On y voyait un jeune Franco dans une cabine de studio, en train de poser sa voix sur un morceau non identifié. Un manager avisé lui versait un verre de rhum pour le calmer alors qu'il retirait son casque, dégoûté par les textes de la chanson. C'est le vrai Edgardo Franco qui narre cette histoire, et il se souvient de sa période où on l'appelait El General. Franco affirme que c'était une période vide et sombre de sa vie. Il considère désormais ses disques de platine comme « des trophées du diable ».

Mais Franco sourit en évoquant ce refus constant de toutes les propositions qui l'invitent à retourner à la musique, propositions qui impliquent souvent des jets privés et d'indécentes sommes d'argent. On dirait qu'il trouve toujours ça flatteur. Il semble en paix avec sa nouvelle vie et n'a aucun regret. Rien, il le dit, ne le fera revenir à la vie qu'il menait des années auparavant. Même l'opportunité de réclamer légitimement son trône de saint patron du reggaeton.

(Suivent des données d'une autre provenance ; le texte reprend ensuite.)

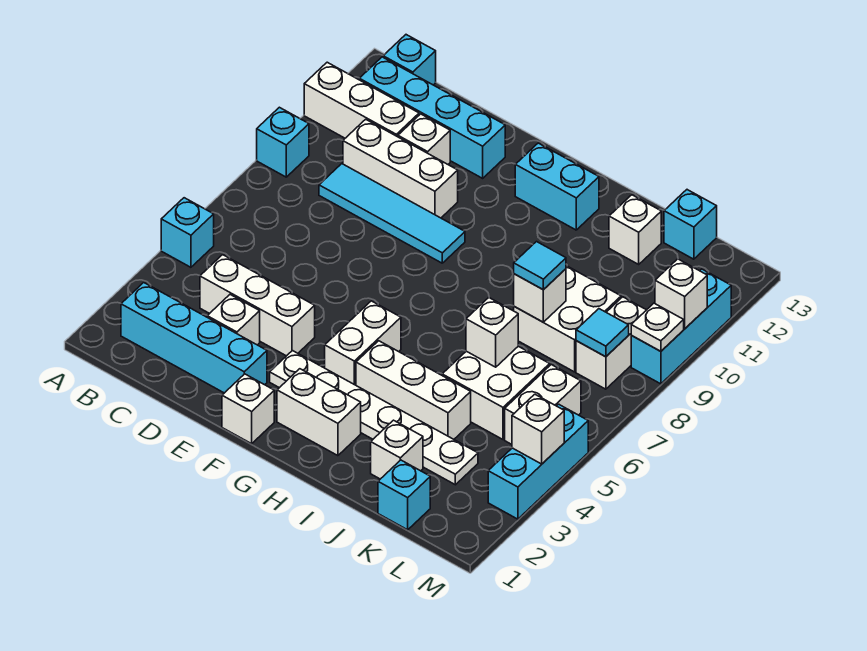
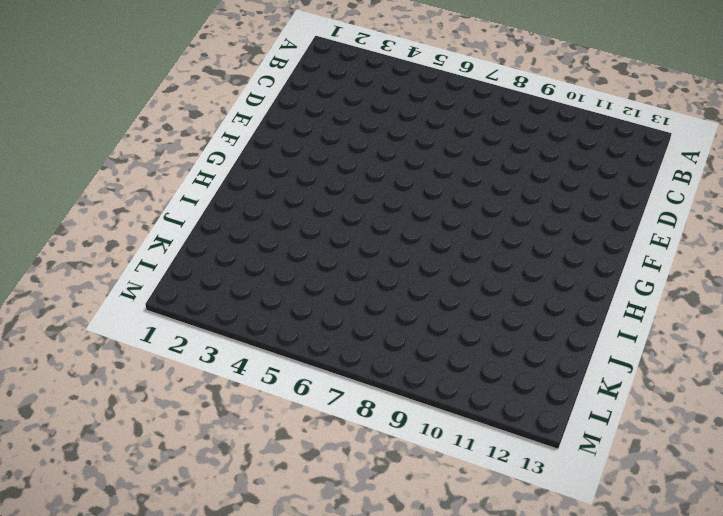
none -> cyan brick A5 level 1
none -> cyan brick A9 level 1
none -> white brick A11:C11 level 1
none -> cyan brick B2:E2 level 1

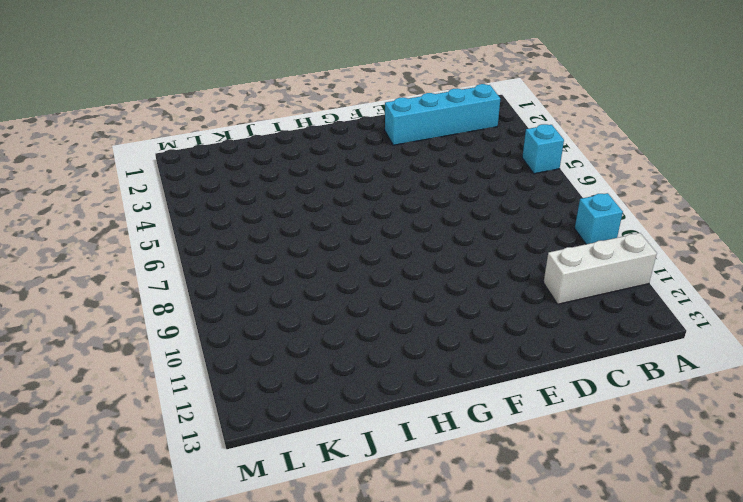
none -> cyan brick B12:E12 level 1
none -> cyan brick B13 level 1
none -> white brick C4:E4 level 1
none -> cyan tile C9:F9 level 1

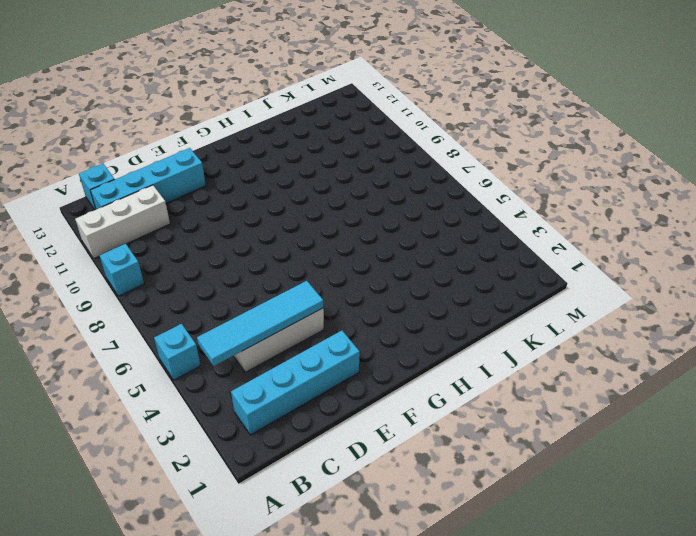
cyan tile B4:E4 level 2 -> cyan tile C9:F9 level 1
none -> white brick C10:E10 level 1
none -> white brick D3 level 1
none -> white brick D11 level 1
none -> white brick F1 level 1

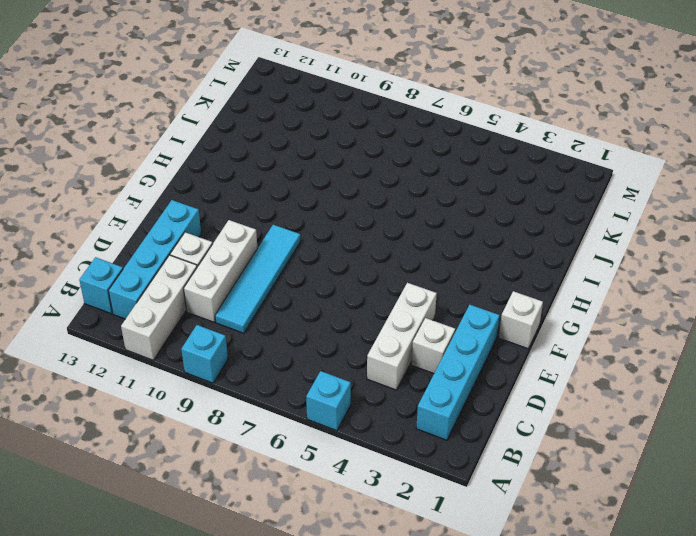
none -> white plate F3:K3 level 1
none -> white brick G2:H2 level 1
none -> white brick G4:G5 level 1
none -> cyan brick G12:H12 level 1

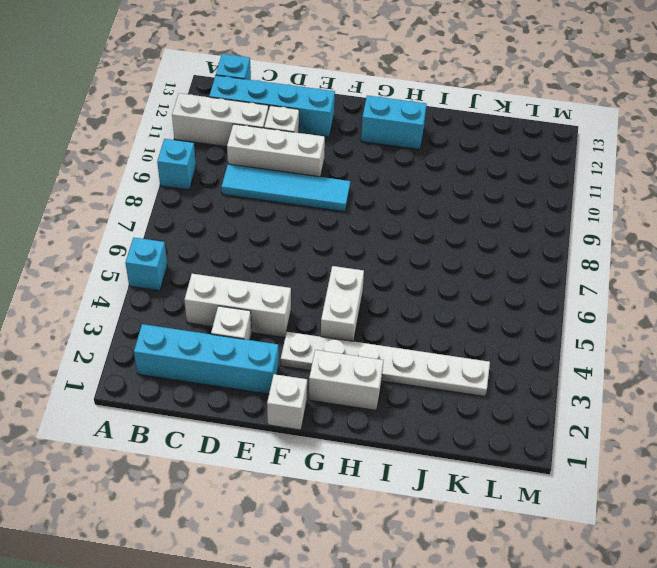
none -> white brick H4:J4 level 1
none -> white brick J2 level 1
none -> white brick J5:K6 level 1
none -> white brick J8:K9 level 1

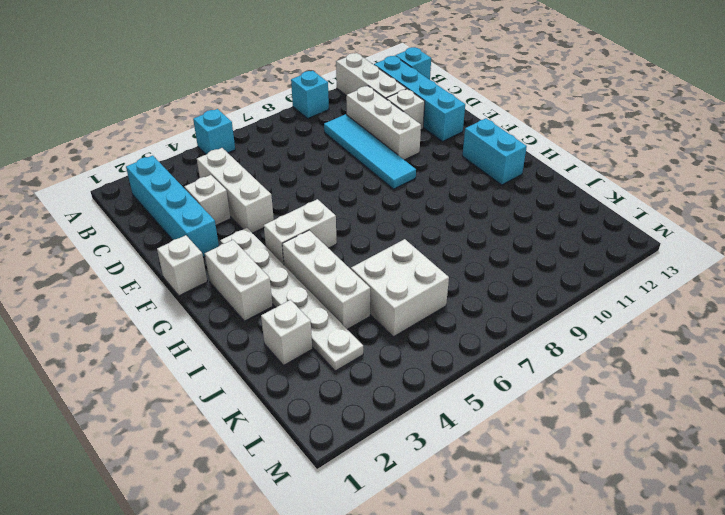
none -> white brick J8:K9 level 1
none -> white brick J12 level 1
none -> cyan brick K1 level 1
none -> cyan brick K13 level 1

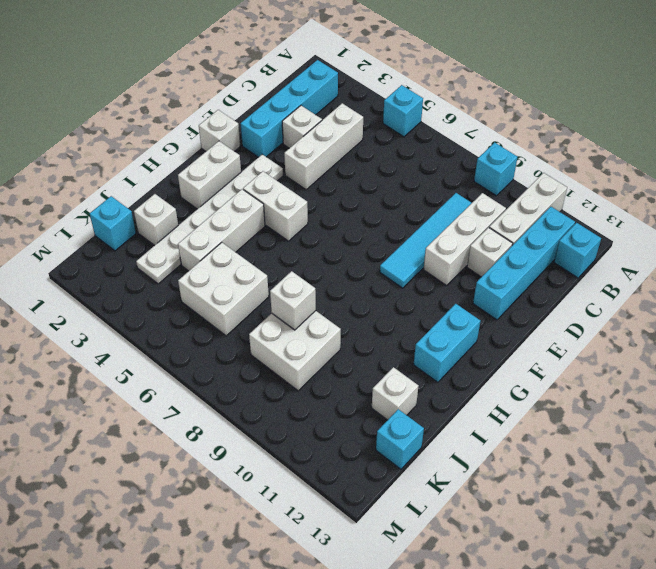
none -> white brick L5:L6 level 1
none -> white brick L8:L9 level 1
none -> cyan brick M3:M5 level 1
none -> cyan brick M9:M11 level 1

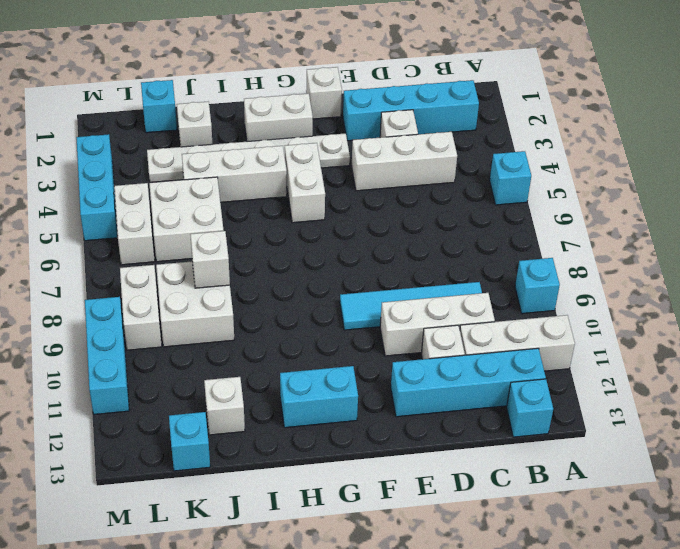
none -> white brick J6 level 2
none -> cyan tile L8 level 2
none -> white brick M4 level 2
none -> white plate M9 level 2

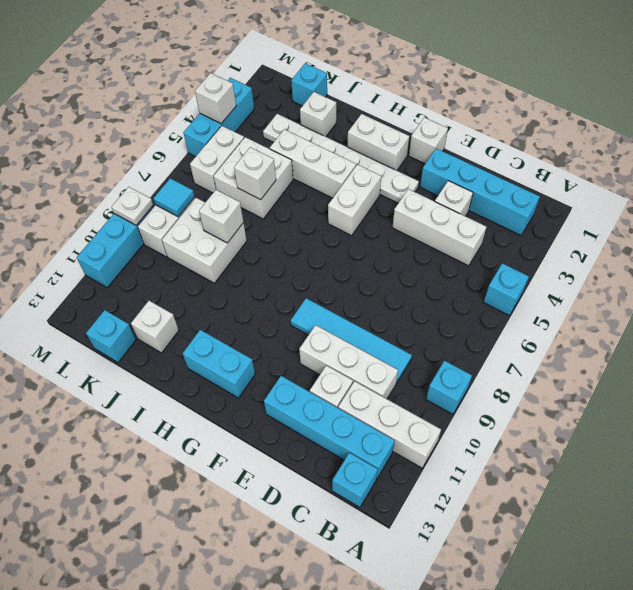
none -> white brick M10 level 2
none -> cyan tile J8 level 3

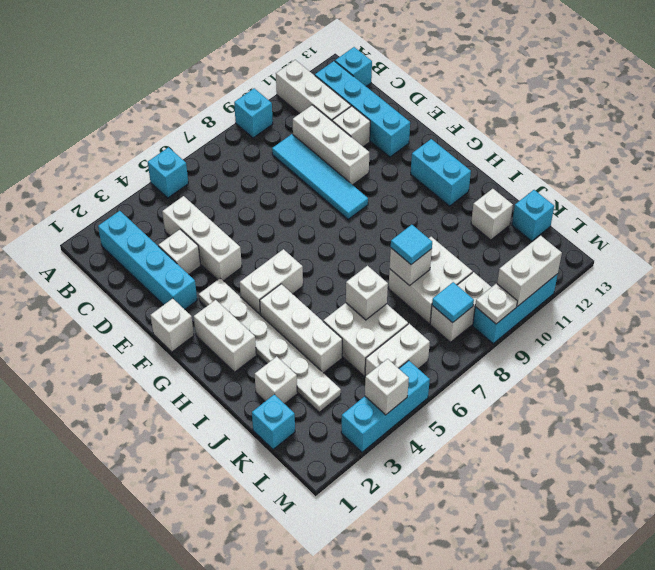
white brick M10:M11 level 2 -> white brick M10 level 2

« Honnêtement, c'est une musique qui vient de Jamaïque » a t-il répondu lorsque le magazine mexicain Vanguardia lui a demandé d'où ce style provenait. Mais il connait toutefois sa place dans le grand ordre des choses. Et il n'hésite pas lâcher des noms quand on lui demande qui sont les pères du genre. « Si on parle du marché espagnol, c'est moi. L'influence de Vico C de Porto Rico est indéniable, mais lui est plus orienté hip-hop » ajoute t-il.

Peu importe sa place dans la trajectoire du reggaeton, une chose est certaine : El General a fait danser les Latinos et les Latinas du monde entier, les a fait twerker, grinder, sur un délicieux denbow décadent en espagnol, des années avant que le terme « reggaeton » ne rentre dans le langage courant. La célèbre chanteuse Celia Cruz lui a un jour dit qu'il irait loin s'il trouvait un nouveau rythme. Il l'a écouté, l'a lancé, puis s'en est allé.